Given entries:
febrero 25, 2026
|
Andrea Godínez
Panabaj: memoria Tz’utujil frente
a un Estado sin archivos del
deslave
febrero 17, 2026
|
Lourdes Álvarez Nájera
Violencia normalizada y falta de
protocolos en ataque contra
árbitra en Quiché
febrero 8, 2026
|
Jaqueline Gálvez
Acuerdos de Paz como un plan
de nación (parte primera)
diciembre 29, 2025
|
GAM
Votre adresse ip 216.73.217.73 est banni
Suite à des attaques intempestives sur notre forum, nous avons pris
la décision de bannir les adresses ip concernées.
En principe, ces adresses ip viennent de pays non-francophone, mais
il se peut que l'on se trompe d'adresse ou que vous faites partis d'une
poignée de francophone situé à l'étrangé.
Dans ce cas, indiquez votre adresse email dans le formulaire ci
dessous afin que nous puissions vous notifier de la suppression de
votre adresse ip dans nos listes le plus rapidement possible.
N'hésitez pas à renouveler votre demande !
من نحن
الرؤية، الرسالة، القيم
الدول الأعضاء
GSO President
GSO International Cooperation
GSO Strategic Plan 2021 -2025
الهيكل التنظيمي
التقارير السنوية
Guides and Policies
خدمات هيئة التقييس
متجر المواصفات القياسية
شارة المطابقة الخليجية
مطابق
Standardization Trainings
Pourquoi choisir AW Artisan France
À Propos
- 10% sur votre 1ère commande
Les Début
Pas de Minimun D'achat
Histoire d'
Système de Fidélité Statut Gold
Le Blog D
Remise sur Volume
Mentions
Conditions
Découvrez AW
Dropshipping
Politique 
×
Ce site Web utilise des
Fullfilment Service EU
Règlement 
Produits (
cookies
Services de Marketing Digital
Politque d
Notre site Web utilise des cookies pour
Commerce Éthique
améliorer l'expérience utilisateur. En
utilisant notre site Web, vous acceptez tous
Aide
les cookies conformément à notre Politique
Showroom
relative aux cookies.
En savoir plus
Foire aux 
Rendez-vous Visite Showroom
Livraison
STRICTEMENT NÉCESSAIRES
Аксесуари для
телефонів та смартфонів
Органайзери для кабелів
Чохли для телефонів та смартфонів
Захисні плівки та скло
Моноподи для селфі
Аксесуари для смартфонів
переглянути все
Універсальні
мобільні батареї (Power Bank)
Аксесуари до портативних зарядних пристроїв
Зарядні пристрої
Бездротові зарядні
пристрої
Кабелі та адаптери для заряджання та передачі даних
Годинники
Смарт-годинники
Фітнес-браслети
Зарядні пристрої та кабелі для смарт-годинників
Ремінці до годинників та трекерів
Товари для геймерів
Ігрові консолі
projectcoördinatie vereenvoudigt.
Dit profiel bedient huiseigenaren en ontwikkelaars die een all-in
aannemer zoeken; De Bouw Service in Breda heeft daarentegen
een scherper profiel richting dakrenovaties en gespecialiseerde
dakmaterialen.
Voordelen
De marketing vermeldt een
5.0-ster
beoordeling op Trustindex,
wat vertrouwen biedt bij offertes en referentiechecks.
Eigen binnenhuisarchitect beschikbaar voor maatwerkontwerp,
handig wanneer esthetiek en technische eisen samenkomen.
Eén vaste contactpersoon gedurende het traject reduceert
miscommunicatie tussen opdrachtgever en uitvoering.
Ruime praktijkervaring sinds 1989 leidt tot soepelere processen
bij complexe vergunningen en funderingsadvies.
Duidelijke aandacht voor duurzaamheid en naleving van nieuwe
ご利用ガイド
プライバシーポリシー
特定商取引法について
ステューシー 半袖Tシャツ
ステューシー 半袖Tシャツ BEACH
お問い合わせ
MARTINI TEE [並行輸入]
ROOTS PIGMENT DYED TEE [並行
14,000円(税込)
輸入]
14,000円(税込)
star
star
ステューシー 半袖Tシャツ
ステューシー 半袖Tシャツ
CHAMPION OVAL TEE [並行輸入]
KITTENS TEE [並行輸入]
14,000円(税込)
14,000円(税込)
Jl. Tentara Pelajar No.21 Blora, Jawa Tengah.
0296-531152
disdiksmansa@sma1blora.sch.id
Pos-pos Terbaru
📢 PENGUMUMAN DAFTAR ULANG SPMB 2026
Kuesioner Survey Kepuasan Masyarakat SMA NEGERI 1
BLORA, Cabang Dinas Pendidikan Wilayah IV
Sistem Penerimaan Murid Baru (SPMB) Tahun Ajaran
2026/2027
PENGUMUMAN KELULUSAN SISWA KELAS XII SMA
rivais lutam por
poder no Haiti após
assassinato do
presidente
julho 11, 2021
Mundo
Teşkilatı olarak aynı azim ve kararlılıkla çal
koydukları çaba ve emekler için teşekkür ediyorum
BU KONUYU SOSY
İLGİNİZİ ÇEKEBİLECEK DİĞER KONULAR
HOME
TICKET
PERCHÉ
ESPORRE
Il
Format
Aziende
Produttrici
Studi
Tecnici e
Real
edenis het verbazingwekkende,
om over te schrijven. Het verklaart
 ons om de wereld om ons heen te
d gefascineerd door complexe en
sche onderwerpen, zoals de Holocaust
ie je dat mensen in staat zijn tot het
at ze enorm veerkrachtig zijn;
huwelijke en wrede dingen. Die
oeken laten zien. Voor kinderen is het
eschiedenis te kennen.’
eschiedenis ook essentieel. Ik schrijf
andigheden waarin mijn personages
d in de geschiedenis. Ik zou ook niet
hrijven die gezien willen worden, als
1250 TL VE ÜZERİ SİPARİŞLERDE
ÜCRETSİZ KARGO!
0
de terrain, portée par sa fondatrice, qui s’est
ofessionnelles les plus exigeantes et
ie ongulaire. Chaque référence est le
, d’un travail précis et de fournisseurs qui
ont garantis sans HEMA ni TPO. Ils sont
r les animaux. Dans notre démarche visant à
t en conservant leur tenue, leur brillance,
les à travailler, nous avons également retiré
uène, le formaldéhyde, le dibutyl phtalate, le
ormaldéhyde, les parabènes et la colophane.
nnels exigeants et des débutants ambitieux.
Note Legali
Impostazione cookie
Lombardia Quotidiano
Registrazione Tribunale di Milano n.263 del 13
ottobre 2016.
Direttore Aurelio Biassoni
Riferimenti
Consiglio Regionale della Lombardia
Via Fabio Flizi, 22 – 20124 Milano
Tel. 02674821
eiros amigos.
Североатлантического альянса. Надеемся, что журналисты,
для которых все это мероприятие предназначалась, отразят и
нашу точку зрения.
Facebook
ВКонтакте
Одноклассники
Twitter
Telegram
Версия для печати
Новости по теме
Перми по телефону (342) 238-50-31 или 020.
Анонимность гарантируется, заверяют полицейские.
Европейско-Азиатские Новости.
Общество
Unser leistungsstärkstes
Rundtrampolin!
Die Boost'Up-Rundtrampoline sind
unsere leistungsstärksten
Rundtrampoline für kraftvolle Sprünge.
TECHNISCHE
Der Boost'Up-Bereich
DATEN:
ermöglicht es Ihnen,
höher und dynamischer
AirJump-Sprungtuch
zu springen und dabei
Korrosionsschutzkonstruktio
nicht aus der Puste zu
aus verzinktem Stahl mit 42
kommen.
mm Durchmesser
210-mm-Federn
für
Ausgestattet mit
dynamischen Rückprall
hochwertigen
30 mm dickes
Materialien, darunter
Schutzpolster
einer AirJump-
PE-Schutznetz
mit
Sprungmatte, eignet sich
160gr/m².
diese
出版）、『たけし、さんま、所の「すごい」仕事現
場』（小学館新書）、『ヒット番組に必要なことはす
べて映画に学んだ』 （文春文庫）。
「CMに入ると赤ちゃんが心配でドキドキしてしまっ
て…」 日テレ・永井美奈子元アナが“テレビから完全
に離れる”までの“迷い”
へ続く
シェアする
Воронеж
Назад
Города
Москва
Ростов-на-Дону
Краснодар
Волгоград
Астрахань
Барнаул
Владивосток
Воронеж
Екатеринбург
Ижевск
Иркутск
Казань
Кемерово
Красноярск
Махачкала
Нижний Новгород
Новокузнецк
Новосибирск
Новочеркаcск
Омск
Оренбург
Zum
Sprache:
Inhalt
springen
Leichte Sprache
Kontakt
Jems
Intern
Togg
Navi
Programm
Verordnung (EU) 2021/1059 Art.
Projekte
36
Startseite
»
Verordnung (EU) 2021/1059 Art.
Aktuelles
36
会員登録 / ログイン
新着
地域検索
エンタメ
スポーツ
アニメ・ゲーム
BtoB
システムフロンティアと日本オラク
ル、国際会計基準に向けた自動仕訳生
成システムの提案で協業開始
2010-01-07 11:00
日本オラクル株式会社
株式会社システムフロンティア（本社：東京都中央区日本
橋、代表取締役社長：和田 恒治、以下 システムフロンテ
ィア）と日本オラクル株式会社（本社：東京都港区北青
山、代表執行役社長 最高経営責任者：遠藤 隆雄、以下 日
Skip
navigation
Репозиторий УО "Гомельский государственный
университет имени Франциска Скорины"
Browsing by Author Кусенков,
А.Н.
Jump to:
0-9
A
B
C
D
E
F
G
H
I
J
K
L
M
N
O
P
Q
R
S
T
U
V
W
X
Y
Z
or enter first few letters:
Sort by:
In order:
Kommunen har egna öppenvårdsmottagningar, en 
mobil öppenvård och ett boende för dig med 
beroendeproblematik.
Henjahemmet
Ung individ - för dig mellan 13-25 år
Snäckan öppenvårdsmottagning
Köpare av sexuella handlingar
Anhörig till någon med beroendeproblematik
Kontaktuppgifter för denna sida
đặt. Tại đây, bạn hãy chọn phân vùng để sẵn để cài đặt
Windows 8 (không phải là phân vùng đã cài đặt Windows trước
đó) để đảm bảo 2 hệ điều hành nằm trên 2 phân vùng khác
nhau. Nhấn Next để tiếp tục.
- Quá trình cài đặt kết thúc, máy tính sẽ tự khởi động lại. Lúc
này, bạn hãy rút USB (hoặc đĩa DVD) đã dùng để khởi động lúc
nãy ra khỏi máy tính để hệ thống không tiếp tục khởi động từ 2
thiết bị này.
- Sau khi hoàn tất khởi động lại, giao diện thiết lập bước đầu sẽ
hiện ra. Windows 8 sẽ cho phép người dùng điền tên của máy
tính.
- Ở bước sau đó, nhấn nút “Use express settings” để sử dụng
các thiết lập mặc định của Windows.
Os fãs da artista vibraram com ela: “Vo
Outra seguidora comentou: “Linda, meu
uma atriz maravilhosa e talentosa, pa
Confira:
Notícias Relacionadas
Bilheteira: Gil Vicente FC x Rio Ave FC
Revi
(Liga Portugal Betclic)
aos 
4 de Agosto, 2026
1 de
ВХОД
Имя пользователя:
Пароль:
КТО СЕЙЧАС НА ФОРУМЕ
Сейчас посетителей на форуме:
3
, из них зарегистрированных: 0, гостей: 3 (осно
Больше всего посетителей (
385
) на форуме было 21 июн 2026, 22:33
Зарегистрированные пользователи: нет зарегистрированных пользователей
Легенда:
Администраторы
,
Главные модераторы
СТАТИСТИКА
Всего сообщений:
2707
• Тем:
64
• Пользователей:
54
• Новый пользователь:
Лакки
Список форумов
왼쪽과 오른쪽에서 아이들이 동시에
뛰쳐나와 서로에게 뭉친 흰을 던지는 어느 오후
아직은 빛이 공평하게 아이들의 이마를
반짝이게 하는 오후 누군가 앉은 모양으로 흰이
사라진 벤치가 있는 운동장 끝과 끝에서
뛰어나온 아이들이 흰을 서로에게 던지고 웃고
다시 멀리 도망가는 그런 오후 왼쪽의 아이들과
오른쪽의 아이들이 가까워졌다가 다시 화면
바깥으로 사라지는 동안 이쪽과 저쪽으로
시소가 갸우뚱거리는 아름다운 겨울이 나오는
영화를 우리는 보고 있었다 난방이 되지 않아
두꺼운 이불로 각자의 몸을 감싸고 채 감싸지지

Exercise instructions:
From the entries above, print the lines beginning at the one with "Североатлантического альянса. Надеемся, что" and stopping after the one with "Die Boost'Up-Rundtrampoline sind", exactly as written and with nothing else.

The completed task:
Североатлантического альянса. Надеемся, что журналисты,
для которых все это мероприятие предназначалась, отразят и
нашу точку зрения.
Facebook
ВКонтакте
Одноклассники
Twitter
Telegram
Версия для печати
Новости по теме
Перми по телефону (342) 238-50-31 или 020.
Анонимность гарантируется, заверяют полицейские.
Европейско-Азиатские Новости.
Общество
Unser leistungsstärkstes
Rundtrampolin!
Die Boost'Up-Rundtrampoline sind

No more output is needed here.